→ Tasks to complete:
A) Answer these from the discussion of .env files:
(i) What option for the GNU Coreutils env utility has previously been discussed?
(ii) What did dotenv start as?
(iii) What files does `envup development` load?
B) Please write out everything from "dotenv started as" down to "my engineering org." in the discussion of .env files again, switching "engineering org" to "company".

Please just see this
`env -S "$(cat .env)" <cmd>`
Believe it or not that’s all you need.
> S, --split-string=S process and split S into separate arguments; used to pass multiple arguments on shebang lines
edit: forgot the quotes around shell substitution
Compare with dotenvx - https://github.com/dotenvx/dotenvx This is my current tool of choice.
I just remembered. Adding a -f <file> option to the GNU Coreutils env utility has previously been discussed:
https://lists.gnu.org/archive/html/coreutils/2021-10/msg0000...
It came up in the mailing also this March. I saw the posting in my inbox and proposed that a null-terminated format be handled, which is exactly like /proc/<pid>/env:
https://lists.gnu.org/archive/html/coreutils/2024-03/msg0014...
If that feature were available, this becomes
env -f .env command arg ...
There is also shdotenv that allows you to load different .env file formats and convert between them, e.g. for UNIX shell.
dotenv started as a ruby library actually. The first implementation inspired the others such as the golang version of the library.
export $(cat .env | xargs)
Agree with the premise but this can be achieved with actual Unix concepts no need for anything else.The language runtime dotenv projects are banned in my engineering org.
Would not
sh -c '. .env; echo $MY_VAR'
do the same thing? (I am not in front of a shell at the moment.)
Thanks to OP and other posters - various ideas useful in different cases.
The xargs idea made me think of using bash as the parser :
bash -c "exec -c bash -c 'source $CONFIG/main.bash; env'"
This test .bash file contains multiple source-s of other .bash files, which contain a mix of comments, functions, set and env vars - just the env vars are exported by env.
This seems useful e.g. for collating & summarising an environment for docker run -e.This outputs the env vars to stdout; for the OP's purpose, the output could be sourced :
envFile=$(mktemp /tmp/env.XXXXXX);
bash -c "exec -c bash -c 'source $CONFIG/main.bash; env'" > $envFile;
env $(cat $envFile) sh -c 'echo $API_HOST'
# For Bourne shell, use env -i in place of exec -c :sh -c "env -i sh -c '. $CONFIG/main.sh; env'" > $envFile
This looks good and neater than my solution in my .zshrc:
envup() {
local file=$([ -z "$1" ] && echo ".env" || echo ".env.$1")
if [ -f $file ]; then
set -a
source $file
set +a
else
echo "No $file file found" 1>&2
return 1
fi
}You can also specify `envup development` to load .env.development files should you want. Obviously this will pollute the current shell but for me it is fine.

Stored data:
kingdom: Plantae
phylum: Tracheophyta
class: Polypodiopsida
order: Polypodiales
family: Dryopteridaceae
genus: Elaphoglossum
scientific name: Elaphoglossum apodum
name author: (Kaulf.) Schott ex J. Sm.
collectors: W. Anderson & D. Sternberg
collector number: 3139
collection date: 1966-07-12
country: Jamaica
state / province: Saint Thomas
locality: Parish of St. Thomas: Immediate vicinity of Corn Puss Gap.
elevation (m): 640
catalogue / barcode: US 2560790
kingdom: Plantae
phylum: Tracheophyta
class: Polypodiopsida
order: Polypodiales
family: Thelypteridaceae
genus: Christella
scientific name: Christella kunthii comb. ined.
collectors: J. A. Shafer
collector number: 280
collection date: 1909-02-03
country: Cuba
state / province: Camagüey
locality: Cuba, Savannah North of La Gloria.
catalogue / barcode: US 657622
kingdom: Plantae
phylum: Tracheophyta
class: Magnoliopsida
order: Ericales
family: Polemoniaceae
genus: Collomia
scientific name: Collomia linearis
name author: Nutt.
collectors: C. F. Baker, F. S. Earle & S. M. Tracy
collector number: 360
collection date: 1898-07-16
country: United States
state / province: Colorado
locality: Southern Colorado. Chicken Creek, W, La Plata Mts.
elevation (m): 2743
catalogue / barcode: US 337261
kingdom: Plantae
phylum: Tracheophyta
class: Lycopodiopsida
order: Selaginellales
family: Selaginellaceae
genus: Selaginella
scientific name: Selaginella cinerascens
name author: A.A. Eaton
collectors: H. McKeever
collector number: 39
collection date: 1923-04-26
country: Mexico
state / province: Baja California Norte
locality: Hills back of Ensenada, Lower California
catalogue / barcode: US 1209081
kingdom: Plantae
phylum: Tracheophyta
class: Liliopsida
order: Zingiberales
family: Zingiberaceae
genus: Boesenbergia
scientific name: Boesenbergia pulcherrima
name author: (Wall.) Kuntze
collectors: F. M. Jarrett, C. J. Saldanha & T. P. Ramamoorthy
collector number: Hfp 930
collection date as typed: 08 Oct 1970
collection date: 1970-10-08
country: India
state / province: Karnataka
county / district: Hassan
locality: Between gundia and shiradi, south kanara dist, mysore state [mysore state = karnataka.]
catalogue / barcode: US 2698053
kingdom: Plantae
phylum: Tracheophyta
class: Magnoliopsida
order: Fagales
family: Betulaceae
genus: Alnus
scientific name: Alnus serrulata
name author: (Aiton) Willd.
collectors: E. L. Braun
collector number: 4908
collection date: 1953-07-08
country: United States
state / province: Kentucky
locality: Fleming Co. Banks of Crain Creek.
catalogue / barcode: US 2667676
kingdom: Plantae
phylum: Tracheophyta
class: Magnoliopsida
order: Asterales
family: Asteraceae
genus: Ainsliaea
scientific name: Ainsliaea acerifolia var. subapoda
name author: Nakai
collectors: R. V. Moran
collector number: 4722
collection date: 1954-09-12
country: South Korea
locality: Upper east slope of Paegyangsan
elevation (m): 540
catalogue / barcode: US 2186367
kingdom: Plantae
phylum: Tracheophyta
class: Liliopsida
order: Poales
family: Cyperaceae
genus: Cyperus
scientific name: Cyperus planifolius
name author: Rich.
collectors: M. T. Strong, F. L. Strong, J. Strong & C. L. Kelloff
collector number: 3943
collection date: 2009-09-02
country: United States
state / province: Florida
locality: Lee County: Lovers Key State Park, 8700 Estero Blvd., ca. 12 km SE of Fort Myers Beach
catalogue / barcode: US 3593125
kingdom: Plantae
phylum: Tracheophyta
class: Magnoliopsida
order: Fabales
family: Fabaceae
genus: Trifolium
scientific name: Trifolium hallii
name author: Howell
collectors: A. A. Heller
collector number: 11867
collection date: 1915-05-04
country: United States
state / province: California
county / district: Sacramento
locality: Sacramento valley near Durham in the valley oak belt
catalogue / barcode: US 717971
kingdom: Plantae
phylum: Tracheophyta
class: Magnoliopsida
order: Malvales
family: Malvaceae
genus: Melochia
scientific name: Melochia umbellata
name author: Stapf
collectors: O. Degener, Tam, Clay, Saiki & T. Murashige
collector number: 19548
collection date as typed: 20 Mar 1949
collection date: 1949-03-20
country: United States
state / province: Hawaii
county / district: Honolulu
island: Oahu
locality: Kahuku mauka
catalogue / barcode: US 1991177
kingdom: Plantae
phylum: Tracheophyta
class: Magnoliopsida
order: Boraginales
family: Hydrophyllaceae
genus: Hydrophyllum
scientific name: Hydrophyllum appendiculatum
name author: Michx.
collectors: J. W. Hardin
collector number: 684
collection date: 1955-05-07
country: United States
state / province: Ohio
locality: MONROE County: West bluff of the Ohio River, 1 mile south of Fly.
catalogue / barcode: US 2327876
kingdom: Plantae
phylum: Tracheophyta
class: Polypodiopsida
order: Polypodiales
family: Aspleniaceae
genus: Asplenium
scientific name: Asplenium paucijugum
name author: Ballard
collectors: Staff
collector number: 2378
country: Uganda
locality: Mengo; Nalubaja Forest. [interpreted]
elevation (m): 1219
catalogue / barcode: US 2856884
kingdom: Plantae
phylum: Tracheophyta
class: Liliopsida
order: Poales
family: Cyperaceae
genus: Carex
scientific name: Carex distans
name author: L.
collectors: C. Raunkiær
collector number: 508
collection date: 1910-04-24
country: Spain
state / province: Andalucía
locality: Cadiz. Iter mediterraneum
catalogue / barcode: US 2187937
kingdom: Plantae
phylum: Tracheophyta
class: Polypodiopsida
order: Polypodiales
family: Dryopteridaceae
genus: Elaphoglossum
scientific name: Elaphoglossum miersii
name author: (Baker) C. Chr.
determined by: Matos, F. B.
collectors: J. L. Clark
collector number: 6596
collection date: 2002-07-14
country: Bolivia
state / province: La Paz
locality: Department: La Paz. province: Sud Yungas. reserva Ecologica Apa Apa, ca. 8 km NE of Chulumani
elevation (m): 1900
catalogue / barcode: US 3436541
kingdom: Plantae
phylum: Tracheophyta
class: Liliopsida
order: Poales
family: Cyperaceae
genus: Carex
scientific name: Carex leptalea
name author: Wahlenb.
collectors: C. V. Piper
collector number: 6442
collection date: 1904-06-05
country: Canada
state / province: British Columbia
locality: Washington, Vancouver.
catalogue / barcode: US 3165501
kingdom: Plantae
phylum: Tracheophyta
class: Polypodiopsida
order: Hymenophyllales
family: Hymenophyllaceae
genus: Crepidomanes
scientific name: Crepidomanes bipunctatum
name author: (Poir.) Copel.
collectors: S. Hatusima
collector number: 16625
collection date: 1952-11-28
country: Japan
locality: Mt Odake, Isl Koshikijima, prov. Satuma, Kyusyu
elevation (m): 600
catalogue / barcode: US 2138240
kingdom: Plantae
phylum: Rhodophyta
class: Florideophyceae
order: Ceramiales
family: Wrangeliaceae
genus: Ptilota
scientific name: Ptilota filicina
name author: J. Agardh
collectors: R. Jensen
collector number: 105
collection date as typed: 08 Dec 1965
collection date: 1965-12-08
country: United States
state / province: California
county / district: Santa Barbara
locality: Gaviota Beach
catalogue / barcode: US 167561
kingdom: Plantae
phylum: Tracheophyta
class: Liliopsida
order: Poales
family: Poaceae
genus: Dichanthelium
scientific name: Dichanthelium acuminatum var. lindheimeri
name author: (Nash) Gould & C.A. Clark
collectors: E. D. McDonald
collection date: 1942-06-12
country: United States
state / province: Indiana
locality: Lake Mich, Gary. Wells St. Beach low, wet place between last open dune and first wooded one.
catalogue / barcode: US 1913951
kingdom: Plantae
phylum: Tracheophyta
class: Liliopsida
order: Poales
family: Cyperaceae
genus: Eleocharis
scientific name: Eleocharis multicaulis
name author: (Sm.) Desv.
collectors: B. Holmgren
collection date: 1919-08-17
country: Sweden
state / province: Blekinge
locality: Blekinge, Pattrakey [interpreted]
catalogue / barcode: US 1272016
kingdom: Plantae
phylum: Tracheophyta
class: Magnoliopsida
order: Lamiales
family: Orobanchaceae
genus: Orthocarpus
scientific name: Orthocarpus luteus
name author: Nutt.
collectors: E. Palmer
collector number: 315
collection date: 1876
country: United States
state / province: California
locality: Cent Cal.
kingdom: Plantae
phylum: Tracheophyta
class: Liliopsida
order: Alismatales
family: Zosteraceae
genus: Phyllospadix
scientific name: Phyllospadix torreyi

→ Solutions per task:
A)
(i) A -f <file> option
(ii) A ruby library
(iii) .env.development files

B)
dotenv started as a ruby library actually. The first implementation inspired the others such as the golang version of the library.
export $(cat .env | xargs)
Agree with the premise but this can be achieved with actual Unix concepts no need for anything else.The language runtime dotenv projects are banned in my company.